Instructions for the task: Continue the biography of sommelier Daniel Johnnes that appears before the rows, starting after its last sentence.

Document extract:
Daniel Johnnes (born 1955 in Manhattan, New York) is an American sommelier and wine entrepreneur, and longtime wine collaborator with Chef Daniel Boulud and his restaurant group. He is also known as the founder and host of La Paulée de New York and La Paulée de San Francisco which are inspired by the traditional Burgundian harvest celebration La Paulée de Meursault.

==Career==
Daniel Johnnes has been the Wine Director for Daniel Boulud's Dinex group since 2005. From 1985-2005, Johnnes worked as the Wine Director for Drew Nieporent's Myriad restaurant group including his flagship restaurant Montrachet, where he built the wine list around France's Burgundy region. In 1994, he brought the "Grand Award" from Wine Spectator to restaurant Montrachet, which was anointed one of New York's finest wine restaurants by the same publication.

In 1991, Johnnes finished as one of the top 10 sommeliers in the United States in a competition sponsored by Food and Wines from France. He was named the Wine and Spirits Professional of the Year by Santé magazine in 2000 and received the highest honor awarded to a wine professional, the James Beard Foundation's Outstanding Wine and Spirits Professional of the Year, in 2006. Johnnes also was honored as the nation's top sommelier in 1995 with the James Beard Foundation's Outstanding Wine Service Award.

In 1996, Johnnes published his consumer guide to good value wines - Daniel Johnnes's Top 200 Wines, An Expert's Guide to Maximum Enjoyment for Your Dollar. It was updated with a 2004 edition.

Supplied material:
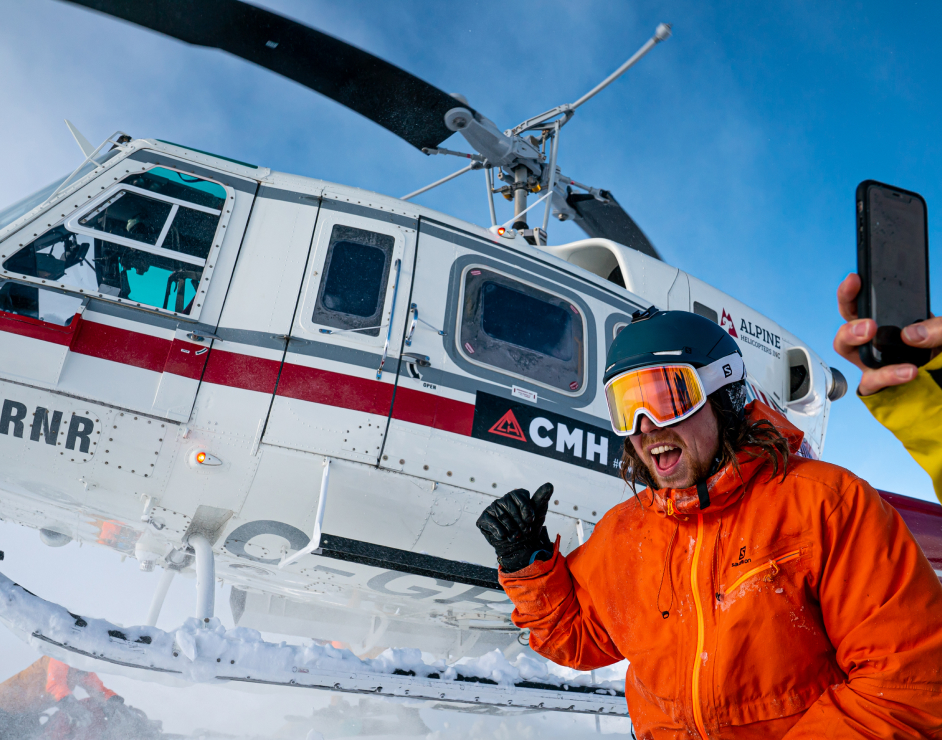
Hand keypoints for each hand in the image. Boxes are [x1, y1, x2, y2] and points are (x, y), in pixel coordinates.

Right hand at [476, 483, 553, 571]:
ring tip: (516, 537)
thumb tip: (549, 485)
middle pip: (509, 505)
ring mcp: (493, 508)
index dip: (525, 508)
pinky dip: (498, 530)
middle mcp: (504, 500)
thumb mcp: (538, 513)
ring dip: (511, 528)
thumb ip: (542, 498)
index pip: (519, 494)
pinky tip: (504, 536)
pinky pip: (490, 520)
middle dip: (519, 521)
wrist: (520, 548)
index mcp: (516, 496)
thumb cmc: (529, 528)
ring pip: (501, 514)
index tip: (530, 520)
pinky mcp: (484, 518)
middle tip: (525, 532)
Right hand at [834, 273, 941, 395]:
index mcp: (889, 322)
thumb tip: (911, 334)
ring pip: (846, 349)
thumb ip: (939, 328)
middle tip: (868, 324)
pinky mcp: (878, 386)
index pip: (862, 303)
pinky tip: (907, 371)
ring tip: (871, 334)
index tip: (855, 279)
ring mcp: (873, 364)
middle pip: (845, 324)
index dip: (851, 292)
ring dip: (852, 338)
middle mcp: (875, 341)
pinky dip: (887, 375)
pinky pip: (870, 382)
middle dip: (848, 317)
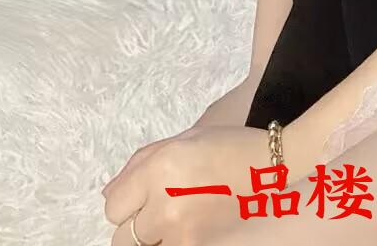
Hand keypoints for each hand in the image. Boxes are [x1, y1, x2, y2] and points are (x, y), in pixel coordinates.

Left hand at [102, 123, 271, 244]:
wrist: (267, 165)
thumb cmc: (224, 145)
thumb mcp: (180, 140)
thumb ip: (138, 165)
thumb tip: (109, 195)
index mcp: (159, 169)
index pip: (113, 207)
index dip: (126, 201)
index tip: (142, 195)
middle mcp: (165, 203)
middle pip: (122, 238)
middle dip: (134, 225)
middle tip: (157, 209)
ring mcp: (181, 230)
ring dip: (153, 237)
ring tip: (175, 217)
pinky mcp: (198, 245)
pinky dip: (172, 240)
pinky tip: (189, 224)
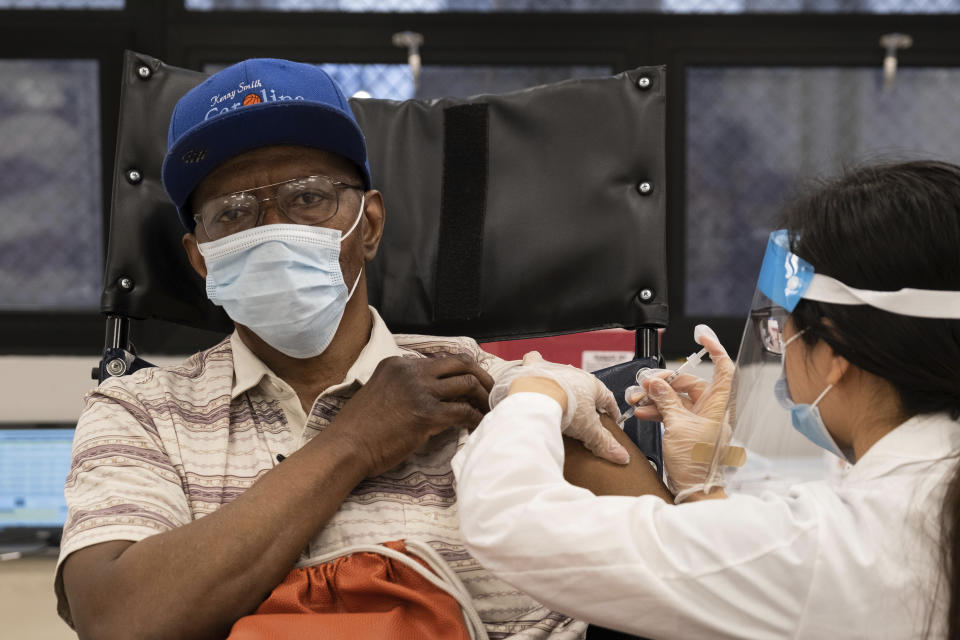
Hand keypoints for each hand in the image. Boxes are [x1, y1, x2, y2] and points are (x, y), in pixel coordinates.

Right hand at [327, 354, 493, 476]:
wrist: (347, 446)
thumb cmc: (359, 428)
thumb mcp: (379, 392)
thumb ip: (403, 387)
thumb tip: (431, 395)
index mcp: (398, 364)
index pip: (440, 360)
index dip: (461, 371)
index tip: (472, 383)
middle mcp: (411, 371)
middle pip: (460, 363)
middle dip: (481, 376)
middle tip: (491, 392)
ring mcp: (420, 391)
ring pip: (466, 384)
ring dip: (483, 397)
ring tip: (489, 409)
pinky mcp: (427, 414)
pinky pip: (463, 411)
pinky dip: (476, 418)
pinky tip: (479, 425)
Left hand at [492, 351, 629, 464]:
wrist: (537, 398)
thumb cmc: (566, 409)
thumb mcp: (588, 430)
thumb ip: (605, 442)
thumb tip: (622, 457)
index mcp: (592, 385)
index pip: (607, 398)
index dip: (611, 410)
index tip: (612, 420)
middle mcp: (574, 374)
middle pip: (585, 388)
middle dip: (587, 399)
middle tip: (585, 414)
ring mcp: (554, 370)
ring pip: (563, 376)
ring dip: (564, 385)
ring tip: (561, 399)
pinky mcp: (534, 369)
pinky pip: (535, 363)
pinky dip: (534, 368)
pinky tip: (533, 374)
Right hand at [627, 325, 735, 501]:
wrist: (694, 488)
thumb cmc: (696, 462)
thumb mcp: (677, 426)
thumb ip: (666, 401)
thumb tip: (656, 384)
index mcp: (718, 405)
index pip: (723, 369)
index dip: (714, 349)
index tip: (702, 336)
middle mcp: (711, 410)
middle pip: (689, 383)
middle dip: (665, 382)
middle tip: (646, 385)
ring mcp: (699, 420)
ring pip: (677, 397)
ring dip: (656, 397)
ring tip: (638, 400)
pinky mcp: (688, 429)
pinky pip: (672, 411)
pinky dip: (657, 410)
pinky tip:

Answer below:
Since 2000, inspired by La Paulée de Meursault, Johnnes has hosted La Paulée de New York and La Paulée de San Francisco in alternating years.

Johnnes also manages a portfolio of his French wine selections, Daniel Johnnes Wines, that are imported into the United States.

In 2016, the French Republic honored Johnnes by inducting him as a Chevalier into the Ordre du Mérite Agricole for his promotion of French wines in the United States.

Johnnes has contributed articles to Food & Wine, Gourmet, Wine & Spirits, and Santé magazine. He has been the subject of feature articles and his opinions have been cited in numerous publications, including The New York Times, The New York Times Sunday Magazine, Food & Wine, Newsweek, Business Week, Vogue, New York Magazine, The New Yorker, Wine Spectator, The Wall Street Journal, Market Watch, Art Culinaire, Elle Decor, and others. He has appeared as a guest on CBS This Morning, NBC's The Today Show, Food Network, Martha Stewart Living and other major network affiliates.

==Personal life==

Johnnes lives in Brooklyn with his wife, two sons, and daughter.